There are times when life beats you up but God lets you see the good in that beating. I have been experiencing panic attacks this week and it scared me because I feel like I’m going mad. But what I’ve learned this week was something God has been telling me ages ago. That I am not alone.
I have built walls because of numerous heartaches and disappointments but knowing God through these years made me slowly lower down the bridge and let people in.
It has not been easy. Letting people in is risky. It involves opening your heart knowing that people might break them. But God made me realize that in order to appreciate joy, we should appreciate the sadness. In order to fully know love and give out love, you must let love in.

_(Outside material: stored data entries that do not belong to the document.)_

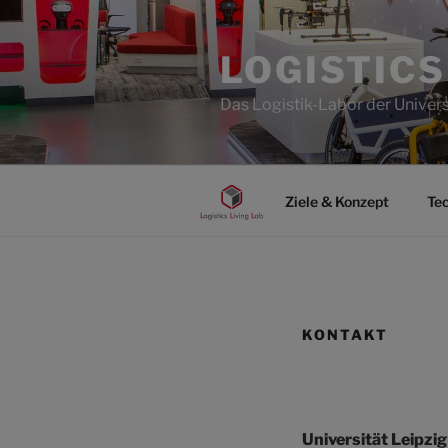
Zum
Inhalt
LOGISTICS
springen
Das Logistik-Labor der Univers
Ziele & Konzept
Te
KONTAKT
Universität Leipzig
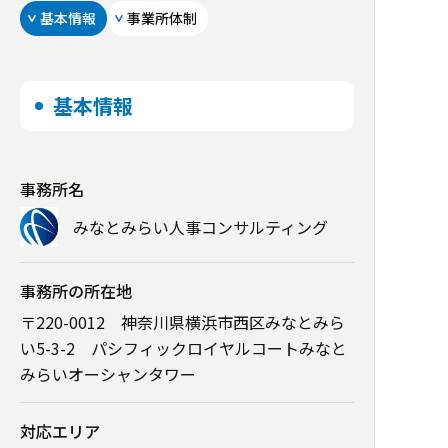
基本情報
事業所体制
基本情報
事務所名
みなとみらい人事コンサルティング
事務所の所在地
〒220-0012 神奈川県横浜市西区みなとみら
い5-3-2 パシフィックロイヤルコートみなと
みらいオーシャンタワー
対応エリア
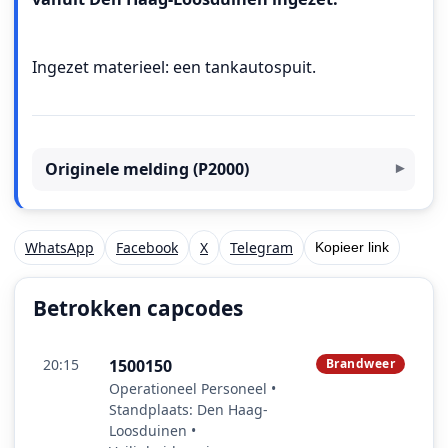
Ingezet materieel: een tankautospuit.
Originele melding (P2000)
WhatsApp
Facebook
X
Telegram
Kopieer link
Betrokken capcodes
20:15
1500150
Brandweer
Operationeel Personeel •
Standplaats: Den Haag-
Loosduinen •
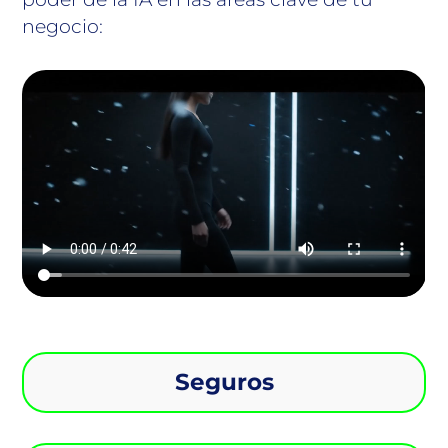
negocio:
Seguros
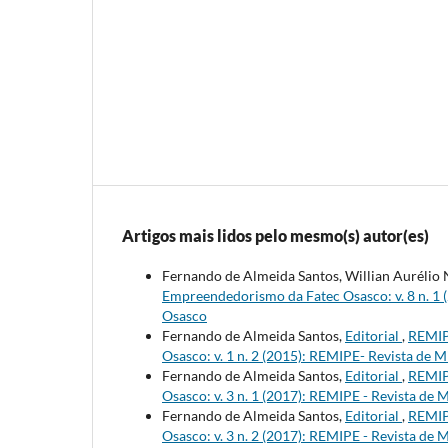
Artigos mais lidos pelo mesmo(s) autor(es)
Fernando de Almeida Santos, Willian Aurélio
Empreendedorismo da Fatec Osasco: v. 8 n. 1
Osasco
Fernando de Almeida Santos,
Editorial
,
REMIP
Osasco: v. 1 n. 2 (2015): REMIPE- Revista d
Fernando de Almeida Santos,
Editorial
,
REMIP
Osasco: v. 3 n. 1 (2017): REMIPE - Revista d
Fernando de Almeida Santos,
Editorial
,
REMIP
Osasco: v. 3 n. 2 (2017): REMIPE - Revista 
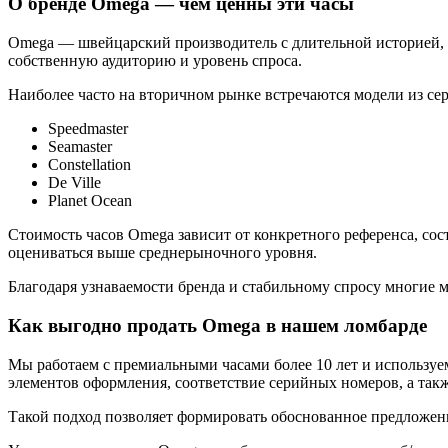
О бренде Omega — чем ценны эти часы
Omega — швейцарский производитель с длительной историей, 
собственную аудиторию и уровень спроса.
Наиболее часто на вторичном рынке встречаются модели из се
Speedmaster
Seamaster
Constellation
De Ville
Planet Ocean
Стоимость часов Omega зависит от конкретного референса, со
оцениваться выше среднерыночного уровня.
Благодаря узнаваемости бренда и стабильному спросу многие
Как выгодно продать Omega в нашем ломбарде
Мы работаем с премиальными часами более 10 лет и используем
элементов оформления, соответствие серийных номеров, а такж
Такой подход позволяет формировать обоснованное предложен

I have been letting people in and as a result I am seeing love all the more. It’s a sweet experience but at the same time scary because I know that nothing is permanent in this earth. But for the few who have entered my fort, I know that our friendship will not last here… but will continue when we see each other in heaven. :)
A dark cloud has been hovering over my head for this past week and I used to rely on God to solve this. I have expected that He’ll just make the pain vanish or I’ll just cry my heart out to Him and everything will be fine. But He reminded me that I have a church. I have friends who would comfort me even though they’ve seen something that is ugly and disturbing. I must admit that I’m still uncomfortable telling people this because they might that I am just over reacting or just being a drama queen. God has reminded me that I am in a church, I have sisters and brothers in Christ who cares for me as much as I care for them. I am not alone. God reminded how the church works, that we spur one another and encourage one another. I am still relying on God for strength to overcome this. I am thankful that this is one of the ways He reminds me that He is with me through friends. Thank You, Lord.
I am also thankful for today because I got to worship with my best friend. It has been ages since we had breakfast and went to church together and I am just so thankful to God for giving us this opportunity again. May bonus pa! We had lunch together pa! I usually have my lunch with choir because we have choir practice after but I wanted to spend the morning with her so yay for today!